It appears there might be some smoke and mirrors involved in the news Elysian Brewing is shutting down its Georgetown facility and taproom to focus on its original Capitol Hill location.

Multiple outlets including the Washington Beer Blog have reported on beer giant Anheuser-Busch’s to shutter the Georgetown facility and cut up to 90 jobs as 2024 draws to an end. Reportedly, AB InBev is spinning the shutdown as a renewal of investment in its original E Pike brewery.

“We opened the doors of our Capitol Hill Brewery & Pub in 1996, and since then, it’s been the heart and soul of Elysian,” an Elysian spokesperson is reportedly telling media. “This $1.7 million investment — the largest we’ve ever made in our flagship location — will ensure that our Capitol Hill Brewery & Pub continues to be a gathering place for beer lovers into the future and we’re proud to continue brewing locally and serving our beloved Capitol Hill community.”

It appears that Elysian’s $1.7 million has already been spent. UPDATE: An Anheuser-Busch spokesperson assures CHS that its investment will be a additional spend beyond the overhaul of the Capitol Hill facility.

-- Short problem 1 --
From the Elysian Brewing article, return the passage from "It appears that" up to and including "Capitol Hill facility.".
-- Short problem 2 --
According to the Elysian Brewing article, in what year did Elysian open its Capitol Hill Brewery & Pub?
-- Short problem 3 --
Write what comes next in the Elysian Brewing article, picking up after its final sentence.

-- Given information --

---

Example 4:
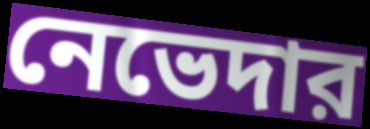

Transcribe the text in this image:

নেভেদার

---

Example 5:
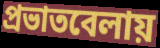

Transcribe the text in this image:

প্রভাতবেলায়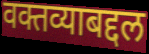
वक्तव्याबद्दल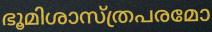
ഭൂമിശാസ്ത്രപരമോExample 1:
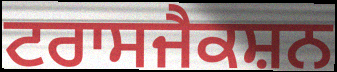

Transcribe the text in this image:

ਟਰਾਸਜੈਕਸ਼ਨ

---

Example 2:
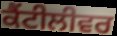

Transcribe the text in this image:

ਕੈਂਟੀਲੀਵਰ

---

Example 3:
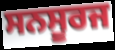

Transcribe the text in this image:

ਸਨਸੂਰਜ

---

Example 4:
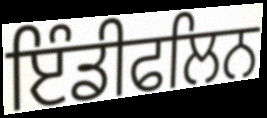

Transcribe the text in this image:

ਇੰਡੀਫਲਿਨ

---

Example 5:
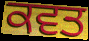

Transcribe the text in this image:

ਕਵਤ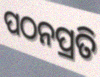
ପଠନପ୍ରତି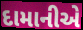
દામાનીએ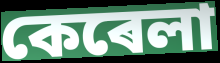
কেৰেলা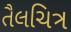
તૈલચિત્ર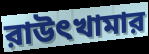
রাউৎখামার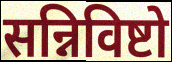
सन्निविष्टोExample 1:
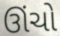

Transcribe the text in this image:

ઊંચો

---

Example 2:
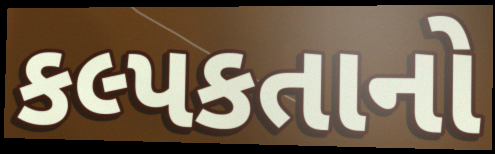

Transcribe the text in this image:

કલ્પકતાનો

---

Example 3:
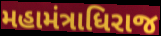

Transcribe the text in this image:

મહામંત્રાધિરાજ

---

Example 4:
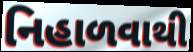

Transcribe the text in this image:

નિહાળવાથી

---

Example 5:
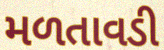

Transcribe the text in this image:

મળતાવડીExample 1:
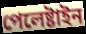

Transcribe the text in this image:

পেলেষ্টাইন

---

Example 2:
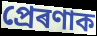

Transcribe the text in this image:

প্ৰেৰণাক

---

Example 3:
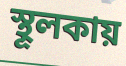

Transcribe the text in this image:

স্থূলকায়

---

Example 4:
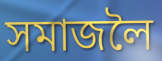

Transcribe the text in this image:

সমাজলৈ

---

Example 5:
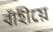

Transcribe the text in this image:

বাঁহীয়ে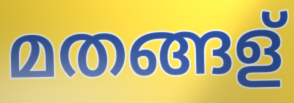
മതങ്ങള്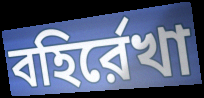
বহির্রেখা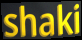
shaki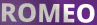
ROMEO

* * *

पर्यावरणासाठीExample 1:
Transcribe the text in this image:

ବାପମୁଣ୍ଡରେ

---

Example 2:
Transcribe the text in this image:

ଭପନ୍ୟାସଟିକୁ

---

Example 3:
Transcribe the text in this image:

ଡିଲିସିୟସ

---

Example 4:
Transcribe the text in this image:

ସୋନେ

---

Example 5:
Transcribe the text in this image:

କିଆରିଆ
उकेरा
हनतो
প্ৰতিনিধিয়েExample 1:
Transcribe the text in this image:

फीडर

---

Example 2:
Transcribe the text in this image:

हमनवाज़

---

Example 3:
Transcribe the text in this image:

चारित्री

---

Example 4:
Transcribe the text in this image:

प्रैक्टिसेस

-- Expected answer 1 --
It appears that Elysian’s $1.7 million has already been spent. UPDATE: An Anheuser-Busch spokesperson assures CHS that its investment will be a additional spend beyond the overhaul of the Capitol Hill facility.

-- Expected answer 2 --
1996

-- Expected answer 3 --
CHS reported here in 2019 as the company reopened the E Pike venue after a massive overhaul with new brew tanks, vintage design elements and bleacher stadium seats, mid-century lamps from the Czech Republic, plus doors and large beams from the former brew space in a redesign that also removed walls separating the brewery area from the rest of the pub to better show off the brewing process.

The budget on the long-delayed project reported by CHS in 2018? $1.5 million.

We’ve asked Anheuser-Busch for more specifics about their plans on Capitol Hill. The Washington Beer Blog reports some of the Georgetown brewery crew will be shifted to E Pike where Elysian was born nearly 30 years ago before being acquired by the beer giant in 2015.

UPDATE: The company says it plans to spend an additional $1.7 million to increase the Capitol Hill facility’s capabilities and improve the customer experience. Anheuser-Busch did not provide details if the spending will include capital and employee investments.

There are also larger questions being asked about the Georgetown shutdown. Teamsters Local Union 117 says the shutdown is “retaliatory” and will come after “workers had invested more than a year negotiating with Elysian’s corporate owner” over unionization and an improved contract.

Recent years have brought significant changes to Capitol Hill’s beer breweries. 2023 brought both the acquisition of Broadway-born craft brewery Optimism by Stoup Brewing and the spinoff of the Anheuser-Busch-owned Redhook beer brand to “global cannabis-lifestyle” company Tilray in an $85 million deal. The tiny and compact E Pike Redhook Brewlab is the last brewery and pub remaining open in the Redhook line. The company produces many of its small batch and experimental creations on E Pike but turns to larger facilities in Oregon for the bulk of its bottled and canned products.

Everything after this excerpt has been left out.